In 2002, NYC Parks started enforcing an obscure rule prohibiting bicycling on the boardwalk. Afterward, a segregated bike lane was painted on the boardwalk. The beaches continued to suffer from pollution. A New York City Council report in 2004 designated South Beach and Boardwalk as the dirtiest of the city's seven beaches. A separate, independent survey in 2007 rated South Beach as being "challenged", though Midland Beach was in much better condition. In a 2009 survey, South Beach's boardwalk, facilities, and beach had been rated as being poorly maintained, but by 2011, it was rated as the best-maintained beach in the city, in even better condition than Midland Beach.

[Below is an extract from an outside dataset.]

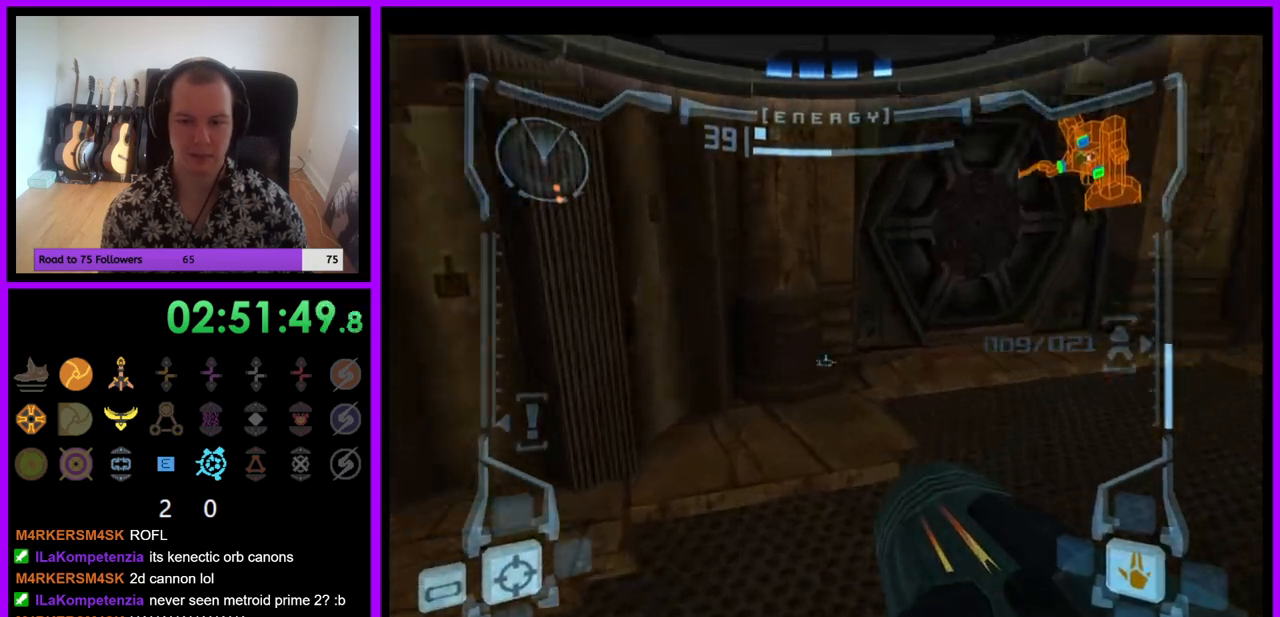
{"buttons": ["L1"], "left_stick": "up-right", "right_stick": "center", "events": [[67, "L1", "up"], [283, "L1", "down"], [333, "left_stick", "up-right"]]}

Wi-Fi service from AT&T was enabled along the boardwalk in 2012, making it one of several Wi-Fi hotspots around the city. That October, the South Beach–Franklin Delano Roosevelt Boardwalk was damaged by Hurricane Sandy. Over a period of nine months, portions of the boardwalk were gradually repaired and reopened, and NYC Parks workers from other boroughs were sent to Staten Island to repair the boardwalk quickly. One damaged portion of the boardwalk, an ADA-accessible ramp to the beach, was not repaired until 2018. In June 2022, the United States Congress provided funds for the East Shore Seawall paralleling the boardwalk; construction began at the end of that year. The boardwalk was deteriorating by late 2025, with issues such as exposed nails and broken boards, and Mayor Eric Adams and Borough President Vito Fossella subsequently agreed to establish a maintenance fund for the South Beach Boardwalk. In early 2026, the city announced that the fund would provide $700,000 per year and that a maintenance team would be hired specifically to carry out repairs on the boardwalk.